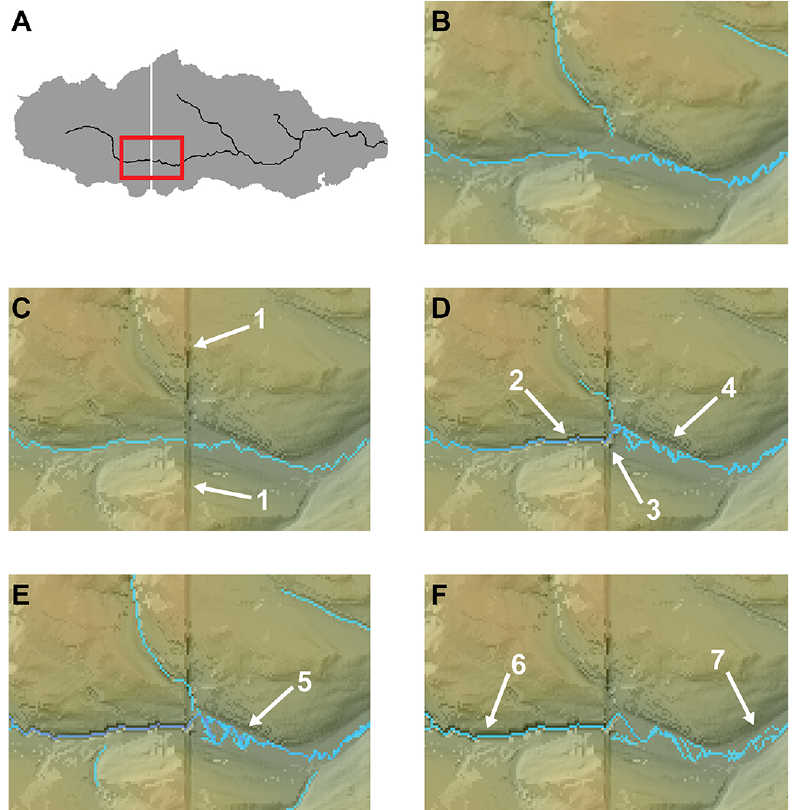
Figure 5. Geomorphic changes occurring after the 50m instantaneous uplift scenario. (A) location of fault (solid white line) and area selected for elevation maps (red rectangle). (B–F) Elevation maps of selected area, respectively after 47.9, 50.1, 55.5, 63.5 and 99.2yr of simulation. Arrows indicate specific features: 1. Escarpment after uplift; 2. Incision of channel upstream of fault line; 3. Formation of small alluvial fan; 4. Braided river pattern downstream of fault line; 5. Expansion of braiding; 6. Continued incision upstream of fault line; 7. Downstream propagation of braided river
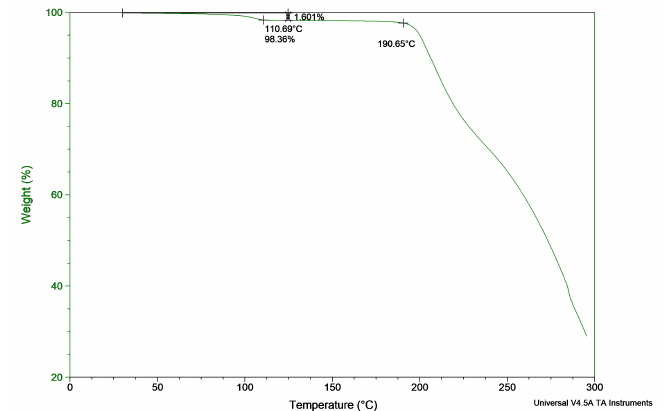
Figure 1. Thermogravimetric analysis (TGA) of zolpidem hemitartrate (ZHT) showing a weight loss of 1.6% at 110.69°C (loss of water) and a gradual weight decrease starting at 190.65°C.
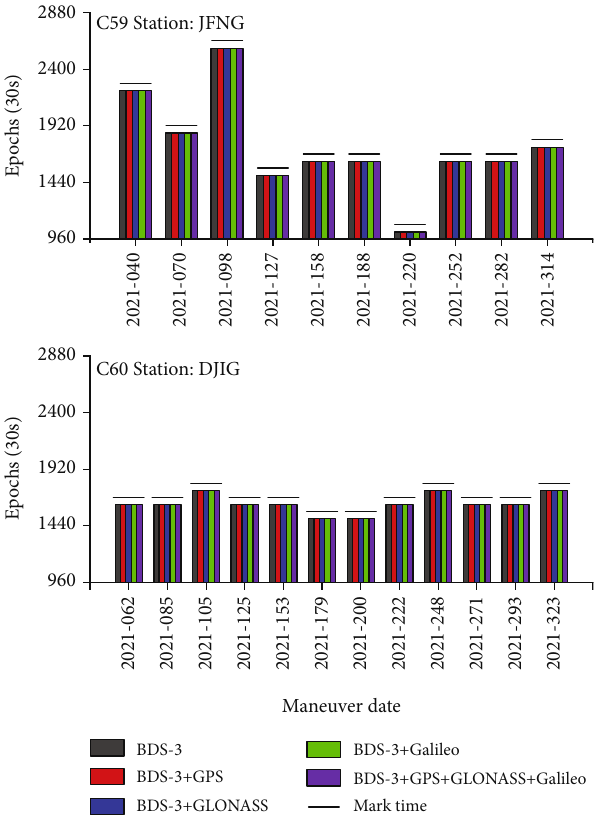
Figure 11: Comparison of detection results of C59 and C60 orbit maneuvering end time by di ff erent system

┄┄┄┄┄┄┄┄┄┄

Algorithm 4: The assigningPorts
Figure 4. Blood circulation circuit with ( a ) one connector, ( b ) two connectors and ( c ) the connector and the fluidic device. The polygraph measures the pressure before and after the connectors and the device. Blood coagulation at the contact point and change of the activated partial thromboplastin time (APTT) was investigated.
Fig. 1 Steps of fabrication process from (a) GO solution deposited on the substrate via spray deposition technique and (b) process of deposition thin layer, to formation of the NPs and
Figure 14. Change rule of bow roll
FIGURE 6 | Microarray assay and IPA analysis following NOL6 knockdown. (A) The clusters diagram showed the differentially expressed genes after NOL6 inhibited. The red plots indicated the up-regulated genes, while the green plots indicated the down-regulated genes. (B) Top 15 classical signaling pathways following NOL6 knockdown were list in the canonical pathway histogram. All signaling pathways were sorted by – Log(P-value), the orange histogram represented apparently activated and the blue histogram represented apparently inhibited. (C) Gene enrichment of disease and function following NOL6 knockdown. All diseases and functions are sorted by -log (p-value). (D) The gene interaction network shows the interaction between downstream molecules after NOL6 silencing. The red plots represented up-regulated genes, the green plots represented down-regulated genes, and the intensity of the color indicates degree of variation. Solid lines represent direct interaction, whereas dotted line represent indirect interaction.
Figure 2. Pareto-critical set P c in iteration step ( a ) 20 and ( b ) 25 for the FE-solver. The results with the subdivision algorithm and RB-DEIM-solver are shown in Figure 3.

┄┄┄┄┄┄┄┄┄┄

_Task to complete_. From the entries above, restate word for word the lines from the line containing "Figure 14. Change rule of bow roll" to the line containing "FIGURE 6 | Microarray", both ends included, and nothing more.

_Expected answer_.
Figure 14. Change rule of bow roll
FIGURE 6 | Microarray assay and IPA analysis following NOL6 knockdown. (A) The clusters diagram showed the differentially expressed genes after NOL6 inhibited. The red plots indicated the up-regulated genes, while the green plots indicated the down-regulated genes. (B) Top 15 classical signaling pathways following NOL6 knockdown were list in the canonical pathway histogram. All signaling pathways were sorted by – Log(P-value), the orange histogram represented apparently activated and the blue histogram represented apparently inhibited. (C) Gene enrichment of disease and function following NOL6 knockdown. All diseases and functions are sorted by -log (p-value). (D) The gene interaction network shows the interaction between downstream molecules after NOL6 silencing. The red plots represented up-regulated genes, the green plots represented down-regulated genes, and the intensity of the color indicates degree of variation. Solid lines represent direct interaction, whereas dotted line represent indirect interaction.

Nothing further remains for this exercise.